Clinical Significance of Left Atrial Anatomic Abnormalities
CT Coronary Angiography (CTCA) has been established as the gold standard for non-invasive definition of coronary anatomy . In addition, electrocardiographically-gated (ECG) multidetector CT (MDCT) scans have allowed for unprecedented three-dimensional spatial resolution for morphologic evaluation of the left atrium . As a result of constant enhancement in MDCT imaging, numerous previously undescribed left atrial anatomic abnormalities (LAAA) including accessory appendages, diverticula and septal pouches have been identified with remarkably high prevalence.The discovery of these LAAA is relatively new; however, their clinical significance remains unclear.

Better understanding of LAAA has the potential to enhance management and reduce their potential complications. Additionally, proper identification of these structures radiographically is essential, as they can often be mistaken for post-ablation injuries rather than anatomic variants. Atrial fibrillation originating from the left atrium has been implicated in cerebrovascular accidents (CVA) and transient ischemic attacks (TIA) . Recently, ectopic fibrillatory activity and thrombus has been described in patients with accessory appendages and diverticula.

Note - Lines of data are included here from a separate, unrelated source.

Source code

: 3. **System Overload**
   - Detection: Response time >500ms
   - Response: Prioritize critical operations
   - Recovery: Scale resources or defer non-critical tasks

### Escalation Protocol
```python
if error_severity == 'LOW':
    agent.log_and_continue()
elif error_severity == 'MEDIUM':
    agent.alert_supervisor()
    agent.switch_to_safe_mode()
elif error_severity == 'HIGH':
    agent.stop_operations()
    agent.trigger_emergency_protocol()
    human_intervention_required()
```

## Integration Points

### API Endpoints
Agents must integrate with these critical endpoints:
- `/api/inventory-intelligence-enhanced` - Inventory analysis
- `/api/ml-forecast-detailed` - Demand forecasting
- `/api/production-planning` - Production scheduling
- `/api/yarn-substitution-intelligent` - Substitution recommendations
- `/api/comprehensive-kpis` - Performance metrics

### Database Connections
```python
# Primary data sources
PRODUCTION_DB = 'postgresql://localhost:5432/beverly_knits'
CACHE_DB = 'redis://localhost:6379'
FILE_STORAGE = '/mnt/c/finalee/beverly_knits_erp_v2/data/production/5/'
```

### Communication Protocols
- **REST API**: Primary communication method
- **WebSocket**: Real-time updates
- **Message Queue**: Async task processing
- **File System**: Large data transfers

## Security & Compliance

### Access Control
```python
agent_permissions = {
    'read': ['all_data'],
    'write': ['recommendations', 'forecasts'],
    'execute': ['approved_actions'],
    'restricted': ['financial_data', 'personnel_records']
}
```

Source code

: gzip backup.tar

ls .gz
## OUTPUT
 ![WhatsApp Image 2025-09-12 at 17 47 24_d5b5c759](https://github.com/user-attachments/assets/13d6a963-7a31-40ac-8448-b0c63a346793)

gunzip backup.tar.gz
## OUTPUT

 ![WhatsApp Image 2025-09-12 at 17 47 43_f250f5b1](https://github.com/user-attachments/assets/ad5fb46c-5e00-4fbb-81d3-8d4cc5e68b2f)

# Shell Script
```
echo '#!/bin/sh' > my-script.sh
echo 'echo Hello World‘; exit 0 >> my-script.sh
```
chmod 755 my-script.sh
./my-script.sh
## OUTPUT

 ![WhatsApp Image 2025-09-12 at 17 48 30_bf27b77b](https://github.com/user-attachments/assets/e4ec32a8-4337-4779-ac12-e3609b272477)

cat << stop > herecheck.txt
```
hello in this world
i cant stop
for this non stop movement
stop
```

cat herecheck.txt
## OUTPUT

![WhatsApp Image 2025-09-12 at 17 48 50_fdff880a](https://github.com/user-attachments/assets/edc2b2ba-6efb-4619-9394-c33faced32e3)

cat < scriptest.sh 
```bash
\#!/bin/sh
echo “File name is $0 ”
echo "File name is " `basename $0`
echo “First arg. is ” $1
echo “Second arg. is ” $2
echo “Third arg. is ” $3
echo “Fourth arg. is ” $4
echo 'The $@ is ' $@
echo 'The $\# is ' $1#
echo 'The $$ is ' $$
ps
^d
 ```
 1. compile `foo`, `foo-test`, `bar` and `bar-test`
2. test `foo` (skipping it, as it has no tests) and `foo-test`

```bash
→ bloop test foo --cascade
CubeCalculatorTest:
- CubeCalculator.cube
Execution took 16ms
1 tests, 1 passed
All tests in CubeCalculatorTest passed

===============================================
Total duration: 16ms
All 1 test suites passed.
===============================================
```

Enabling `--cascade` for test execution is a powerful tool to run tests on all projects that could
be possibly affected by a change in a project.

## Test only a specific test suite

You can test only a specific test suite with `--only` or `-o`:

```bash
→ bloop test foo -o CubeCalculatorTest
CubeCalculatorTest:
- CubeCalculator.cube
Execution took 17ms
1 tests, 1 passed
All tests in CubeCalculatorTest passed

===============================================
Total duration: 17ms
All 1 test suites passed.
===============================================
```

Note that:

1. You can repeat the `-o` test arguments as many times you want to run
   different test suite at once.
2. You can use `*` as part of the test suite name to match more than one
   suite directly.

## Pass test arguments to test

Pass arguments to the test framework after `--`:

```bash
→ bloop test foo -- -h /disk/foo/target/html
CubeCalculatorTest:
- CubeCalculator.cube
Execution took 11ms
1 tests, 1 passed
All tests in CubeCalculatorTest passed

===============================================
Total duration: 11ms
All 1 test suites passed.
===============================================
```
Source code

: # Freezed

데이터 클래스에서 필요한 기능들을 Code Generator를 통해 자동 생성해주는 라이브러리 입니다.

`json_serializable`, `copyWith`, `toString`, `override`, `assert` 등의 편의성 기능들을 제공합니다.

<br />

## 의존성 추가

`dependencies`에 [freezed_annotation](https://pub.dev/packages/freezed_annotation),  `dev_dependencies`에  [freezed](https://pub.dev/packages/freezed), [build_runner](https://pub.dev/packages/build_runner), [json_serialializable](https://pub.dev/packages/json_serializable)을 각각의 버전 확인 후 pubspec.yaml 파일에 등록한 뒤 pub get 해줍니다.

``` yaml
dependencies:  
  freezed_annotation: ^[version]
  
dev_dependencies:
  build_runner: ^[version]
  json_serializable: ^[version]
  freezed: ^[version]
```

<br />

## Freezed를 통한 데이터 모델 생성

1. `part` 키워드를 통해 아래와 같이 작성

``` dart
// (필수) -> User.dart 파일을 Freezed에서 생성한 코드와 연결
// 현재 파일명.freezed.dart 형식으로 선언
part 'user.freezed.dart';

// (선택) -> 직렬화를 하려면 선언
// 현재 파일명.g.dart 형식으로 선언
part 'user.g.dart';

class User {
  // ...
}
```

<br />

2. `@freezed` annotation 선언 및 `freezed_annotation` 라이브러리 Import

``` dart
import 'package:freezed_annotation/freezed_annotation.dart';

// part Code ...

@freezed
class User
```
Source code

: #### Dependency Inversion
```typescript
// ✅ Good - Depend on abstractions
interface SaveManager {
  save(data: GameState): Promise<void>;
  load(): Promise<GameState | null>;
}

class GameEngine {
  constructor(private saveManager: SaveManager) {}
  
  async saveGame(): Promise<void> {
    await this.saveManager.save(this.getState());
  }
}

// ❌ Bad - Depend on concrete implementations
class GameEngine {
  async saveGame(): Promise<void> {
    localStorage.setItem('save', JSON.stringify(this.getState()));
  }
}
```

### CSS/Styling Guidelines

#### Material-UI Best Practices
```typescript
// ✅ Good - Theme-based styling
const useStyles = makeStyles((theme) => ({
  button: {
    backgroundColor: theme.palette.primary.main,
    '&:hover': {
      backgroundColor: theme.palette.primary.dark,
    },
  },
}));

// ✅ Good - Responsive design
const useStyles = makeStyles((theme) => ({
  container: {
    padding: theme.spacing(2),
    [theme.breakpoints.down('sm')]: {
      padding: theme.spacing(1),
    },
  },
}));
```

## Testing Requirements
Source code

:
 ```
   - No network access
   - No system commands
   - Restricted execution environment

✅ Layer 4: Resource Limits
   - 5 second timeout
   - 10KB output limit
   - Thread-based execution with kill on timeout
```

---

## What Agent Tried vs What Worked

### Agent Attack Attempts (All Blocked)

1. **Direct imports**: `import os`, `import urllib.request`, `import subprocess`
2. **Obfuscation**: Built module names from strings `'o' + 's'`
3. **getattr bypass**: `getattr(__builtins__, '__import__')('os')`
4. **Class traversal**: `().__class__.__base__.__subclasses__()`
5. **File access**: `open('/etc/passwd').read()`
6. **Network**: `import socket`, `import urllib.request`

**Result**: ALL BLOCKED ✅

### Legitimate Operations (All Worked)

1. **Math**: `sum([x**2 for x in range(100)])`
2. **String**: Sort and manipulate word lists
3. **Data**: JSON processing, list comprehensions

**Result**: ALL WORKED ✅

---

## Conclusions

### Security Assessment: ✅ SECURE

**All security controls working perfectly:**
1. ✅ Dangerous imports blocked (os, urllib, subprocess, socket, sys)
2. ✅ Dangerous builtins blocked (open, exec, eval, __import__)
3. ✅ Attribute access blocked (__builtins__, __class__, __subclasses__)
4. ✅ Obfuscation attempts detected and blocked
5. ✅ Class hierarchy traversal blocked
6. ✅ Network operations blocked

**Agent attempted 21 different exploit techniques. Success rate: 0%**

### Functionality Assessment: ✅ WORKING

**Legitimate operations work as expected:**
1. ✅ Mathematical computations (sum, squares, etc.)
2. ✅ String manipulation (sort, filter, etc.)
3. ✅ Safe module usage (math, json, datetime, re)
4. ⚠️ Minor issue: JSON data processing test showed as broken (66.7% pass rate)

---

Septal pouches, given their blind end morphology, have been implicated in case reports of throm- boembolic disease as well as arrhythmia .We performed a blinded retrospective analysis in a series of patients who underwent CTCA to determine the clinical significance of these LAAA with regards to embolic potential and arrhythmogenic burden with the hypothesis that the presence LAAA is associated with these clinical findings. Patients with the presence of LAAA were reviewed for the presence of embolic events as well as occurrence of documented arrhythmia and palpitations and were compared to a control group of scanned patients without LAAA.